● To-do item
Work through the data below and give the number of lines holding the word "looking", without any other text.

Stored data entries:

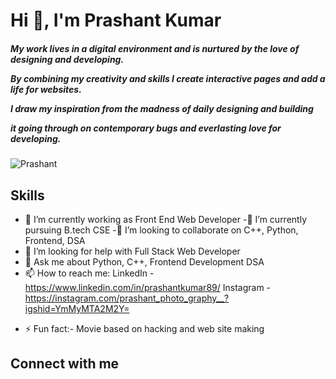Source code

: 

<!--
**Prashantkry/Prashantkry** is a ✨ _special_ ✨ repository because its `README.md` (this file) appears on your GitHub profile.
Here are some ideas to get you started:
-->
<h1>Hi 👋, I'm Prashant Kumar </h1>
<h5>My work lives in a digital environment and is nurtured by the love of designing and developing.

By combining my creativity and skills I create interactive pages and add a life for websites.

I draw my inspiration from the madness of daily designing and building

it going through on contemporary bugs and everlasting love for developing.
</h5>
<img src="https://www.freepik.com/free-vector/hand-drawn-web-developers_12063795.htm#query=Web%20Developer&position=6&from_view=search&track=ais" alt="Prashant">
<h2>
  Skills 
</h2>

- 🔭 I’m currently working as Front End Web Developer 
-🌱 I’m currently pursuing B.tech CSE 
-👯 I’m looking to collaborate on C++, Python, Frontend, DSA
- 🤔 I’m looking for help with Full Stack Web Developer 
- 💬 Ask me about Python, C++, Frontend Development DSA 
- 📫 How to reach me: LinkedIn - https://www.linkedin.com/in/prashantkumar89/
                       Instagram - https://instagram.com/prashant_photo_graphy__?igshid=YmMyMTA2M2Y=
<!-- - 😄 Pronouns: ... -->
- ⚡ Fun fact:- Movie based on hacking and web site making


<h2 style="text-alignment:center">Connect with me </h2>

--

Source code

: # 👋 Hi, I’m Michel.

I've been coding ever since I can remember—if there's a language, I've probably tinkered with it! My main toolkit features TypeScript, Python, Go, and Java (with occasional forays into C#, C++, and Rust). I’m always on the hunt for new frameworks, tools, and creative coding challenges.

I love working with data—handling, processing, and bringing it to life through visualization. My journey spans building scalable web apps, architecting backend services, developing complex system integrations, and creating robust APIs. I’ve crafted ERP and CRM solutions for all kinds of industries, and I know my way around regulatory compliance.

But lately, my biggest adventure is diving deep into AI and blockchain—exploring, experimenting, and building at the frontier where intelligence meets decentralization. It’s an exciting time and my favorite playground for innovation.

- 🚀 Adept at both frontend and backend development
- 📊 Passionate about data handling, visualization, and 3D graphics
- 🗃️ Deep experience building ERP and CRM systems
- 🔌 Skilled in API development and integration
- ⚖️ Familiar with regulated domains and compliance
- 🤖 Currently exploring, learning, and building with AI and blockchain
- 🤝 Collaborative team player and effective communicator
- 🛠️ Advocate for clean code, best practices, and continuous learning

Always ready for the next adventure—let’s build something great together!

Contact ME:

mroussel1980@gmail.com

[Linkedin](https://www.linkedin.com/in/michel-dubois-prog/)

--

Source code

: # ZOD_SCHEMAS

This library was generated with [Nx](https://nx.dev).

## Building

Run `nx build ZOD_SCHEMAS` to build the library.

● Result of this task
2